Posted by Andy Keeler on May 02, 2008
Business Information, Trade Show Marketing / No Comments

There are 6 billion human beings on this planet, and the vast majority of them would recognize Coca-Cola, McDonald’s, and Nike by sight. Chances are that you will never be able to elevate your company’s brand to this level of worldwide recognition, but by following some basic principles of branding you can build a strong identity for your company within your own niche market. If a potential client recognizes your company name or logo before they reach your website or dial your phone number, they are at least twice as likely to purchase your product or contract your services.


So what can you do to make sure that your company gains brand recognition within your niche market? Listed below are a few suggestions that are proven to work for companies large and small.

Suggestion #1 – Decide on your final branding images today and never change them. Many companies change their logo every time design fads change, which is an enormous mistake. You can never build brand recognition if your brand is always changing. The funny thing about design fads is that they always come full circle. If your logo is out of style today, it may be back in style tomorrow, so don’t change it.

I always recommend using a simple design with a few simple colors. The more simple and clean your design is, the less likely it is that your design will go out of style in a few years. Creating a timeless logo and sticking with it is the best way to increase brand awareness.

Suggestion #2 – Include your logo on every business-related document you possibly can. Any time it makes sense to include your logo instead of your company name, do it. This includes articles, financial documents, letterhead, envelopes, promotional literature, and catalogs. If you sell products, make sure you brand them well with your company logo. Many companies even choose to brand their employees by insisting that they wear polo shirts with the company logo on their chest. I probably wouldn’t take it that far, but be sure to use your logo once you’ve spent the time to design it.

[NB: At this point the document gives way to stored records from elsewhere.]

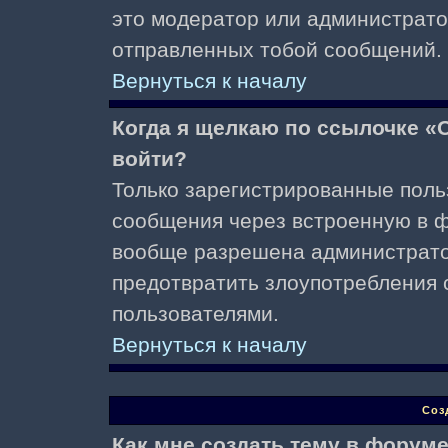
это модератор или администрато
отправленных тобой сообщений.
Вернуться к началу
Когда я щелкаю по ссылочке «О
войти?
Только зарегистрированные поль
сообщения через встроенную в ф
вообще разрешена администратор
предотвратить злоупотребления 
пользователями.
Вернуться к началу
Соз
Как мне создать тему в форум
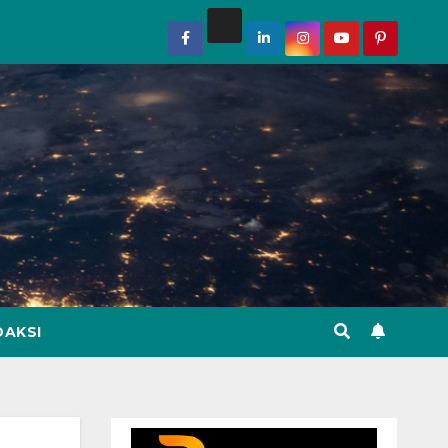
DAKSI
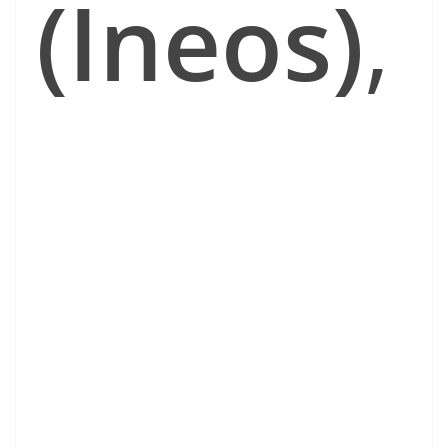
(Ineos)
,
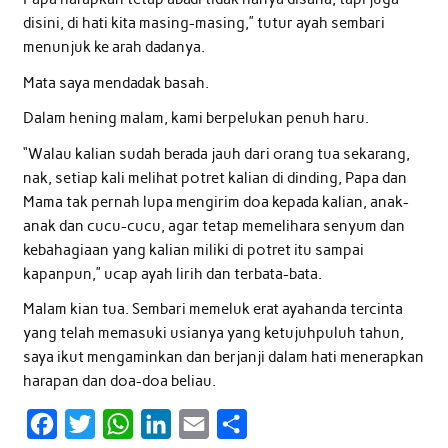
disini, di hati kita masing-masing,” tutur ayah sembari
menunjuk ke arah dadanya.
Mata saya mendadak basah.
Dalam hening malam, kami berpelukan penuh haru.
“Walau kalian sudah berada jauh dari orang tua sekarang,
nak, setiap kali melihat potret kalian di dinding, Papa dan
Mama tak pernah lupa mengirim doa kepada kalian, anak-
anak dan cucu-cucu, agar tetap memelihara senyum dan
kebahagiaan yang kalian miliki di potret itu sampai
kapanpun,” ucap ayah lirih dan terbata-bata.
Malam kian tua. Sembari memeluk erat ayahanda tercinta
yang telah memasuki usianya yang ketujuhpuluh tahun,
saya ikut mengaminkan dan berjanji dalam hati menerapkan
harapan dan doa-doa beliau.
F
T
W
L
E
S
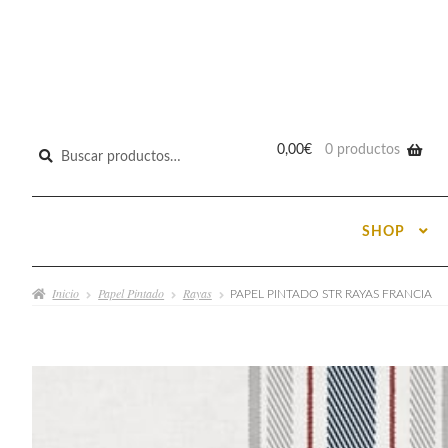
Buscar
0,00
€
0 productos
por:
SHOP
Inicio
Papel Pintado
Rayas
PAPEL PINTADO STR RAYAS FRANCIA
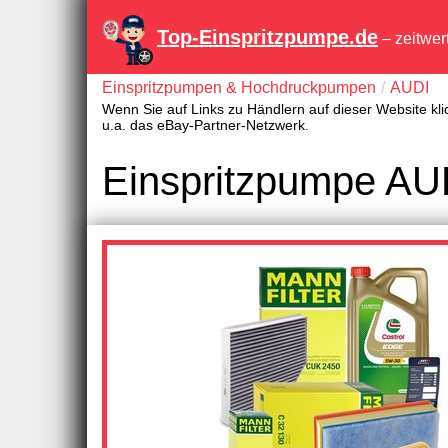
Top-Einspritzpumpe.de
– zeitwer
Einspritzpumpen & Hochdruckpumpen
AUDI
Wenn Sie auf Links zu Händlern auf dieser Website kli
u.a. das eBay-Partner-Netzwerk.
Einspritzpumpe AUD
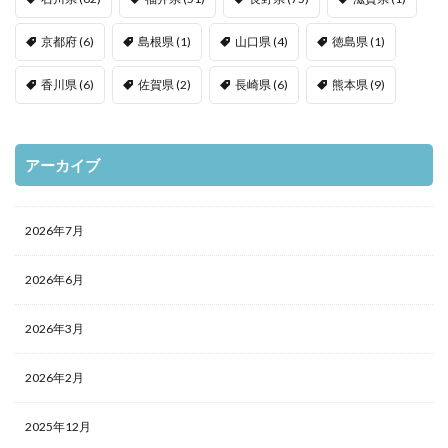
京都府
(6)
島根県
(1)
山口県
(4)
徳島県
(1)
香川県
(6)
佐賀県
(2)
長崎県
(6)
熊本県
(9)
アーカイブ
2026年7月
2026年6月
2026年3月
2026年2月
2025年12月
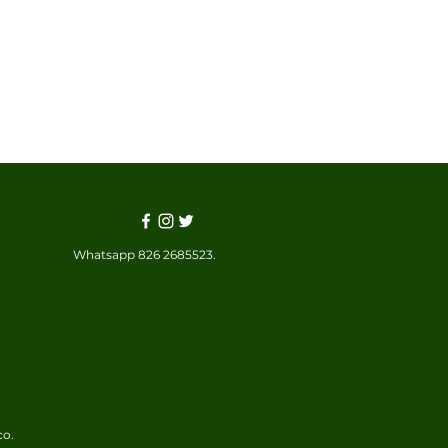
Whatsapp 826 2685523.
co.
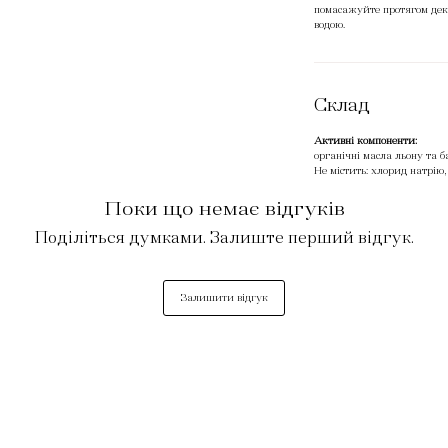
помасажуйте протягом декі
водою.
Склад
Активні компоненти:
органічні масла льону та б
Не містить: хлорид натрію
Поки що немає відгуків
Поділіться думками. Залиште перший відгук.
Залишити відгук
САЛОН
Прайс. Салон краси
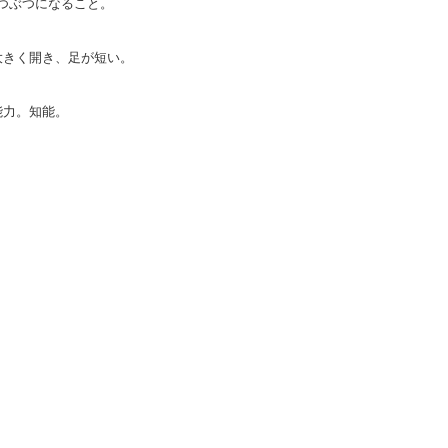
つぶつになること。
大きく開き、足が短い。
能力。知能。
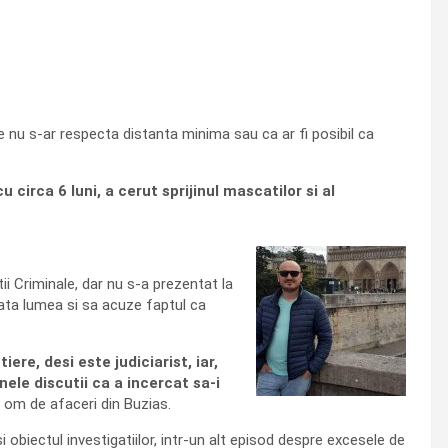
le nu s-ar respecta distanta minima sau ca ar fi posibil ca
 circa 6 luni, a cerut sprijinul mascatilor si al
ii Criminale, dar nu s-a prezentat la
oata lumea si sa acuze faptul ca
ere, desi este judiciarist, iar,
nele discutii ca a incercat sa-i
n om de afaceri din Buzias.
 obiectul investigatiilor, intr-un alt episod despre excesele de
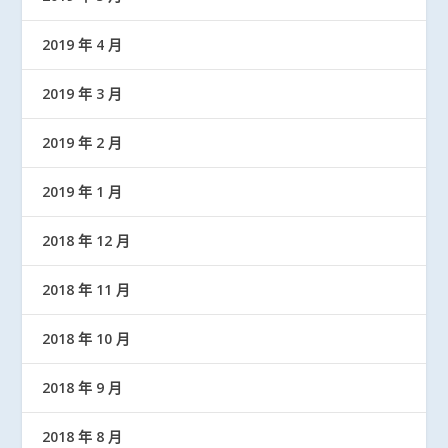
2019 年 4 月
2019 年 3 月
2019 年 2 月
2019 年 1 月
2018 年 12 月
2018 年 11 月
2018 年 10 月
2018 年 9 月
2018 年 8 月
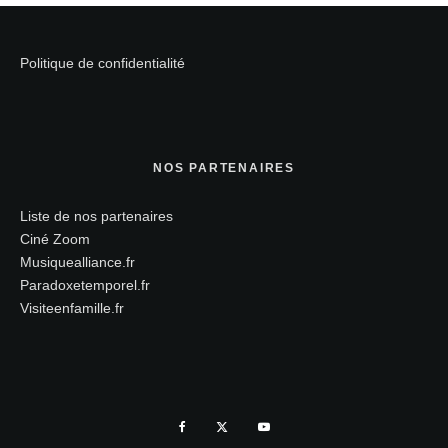
Politique de confidentialité
NOS PARTENAIRES
Liste de nos partenaires
Ciné Zoom
Musiquealliance.fr
Paradoxetemporel.fr
Visiteenfamille.fr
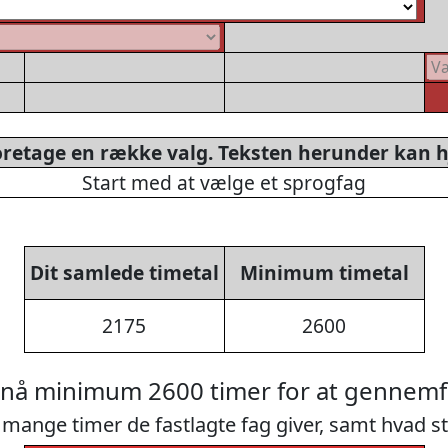
oretage en række valg. Teksten herunder kan h
Start med at vælge et sprogfag
Dit samlede timetal
Minimum timetal
2175
2600
pnå minimum 2600 timer for at gennemf
mange timer de fastlagte fag giver, samt hvad s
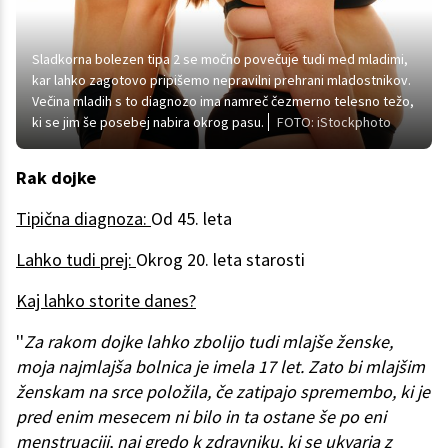
Sladkorna bolezen tipa 2 se močno povečuje tudi med mladimi,
kar lahko zagotovo pripišemo nepravilni prehrani mladostnikov.
Večina mladih s to diagnozo ima namreč čezmerno telesno težo,
ki se jim še posebej nabira okrog pasu.
FOTO: iStockphoto
Rak dojke
Tipična diagnoza:
Od 45. leta
Lahko tudi prej:
Okrog 20. leta starosti
Kaj lahko storite danes?
''
Za rakom dojke lahko zbolijo tudi mlajše ženske,
moja najmlajša bolnica je imela 17 let. Zato bi mlajšim
ženskam na srce položila, če zatipajo spremembo, ki je
pred enim mesecem ni bilo in ta ostane še po eni
menstruaciji, naj gredo k zdravniku, ki se ukvarja z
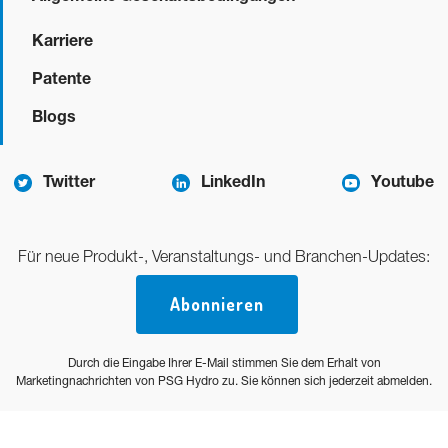
Karriere
Patente
Blogs
Twitter
LinkedIn
Youtube
Für neue Produkt-, Veranstaltungs- und Branchen-Updates:
Abonnieren
Durch die Eingabe Ihrer E-Mail stimmen Sie dem Erhalt von
Marketingnachrichten von PSG Hydro zu. Sie können sich jederzeit abmelden.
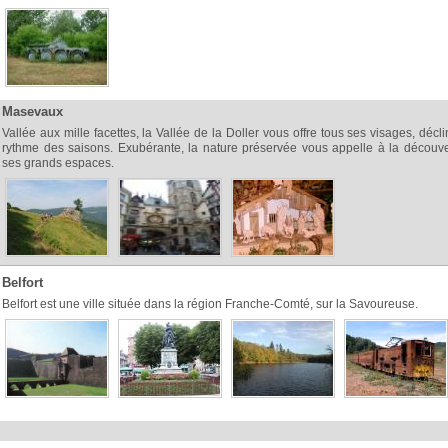
Masevaux
Vallée aux mille facettes, la Vallée de la Doller vous offre tous ses visages, décl
rythme des saisons. Exubérante, la nature préservée vous appelle à la découv
ses grands espaces.
Belfort
Belfort est une ville située dans la région Franche-Comté, sur la Savoureuse.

Suggestion #3 – Promote your company’s brand at niche trade shows. There’s no better way to get your company’s brand out there in your industry than by exhibiting at a trade show. Find a trade show that caters to your target audience, and have a professional exhibit designer create a trade show exhibit that fits with your company’s brand. At the trade show, pass out business cards, promotional items, and trade show literature that is covered with your company logo. In a matter of days, everyone who is anyone in your industry will be exposed to your marketing material.

In Conclusion

Managing your company’s brand can be a daunting task. Many companies hire professional marketing firms to handle all aspects of their branding. Marketing firms understand the challenges associated with building a brand identity, and they can help you make a lasting impression on your niche market with a powerful brand portfolio.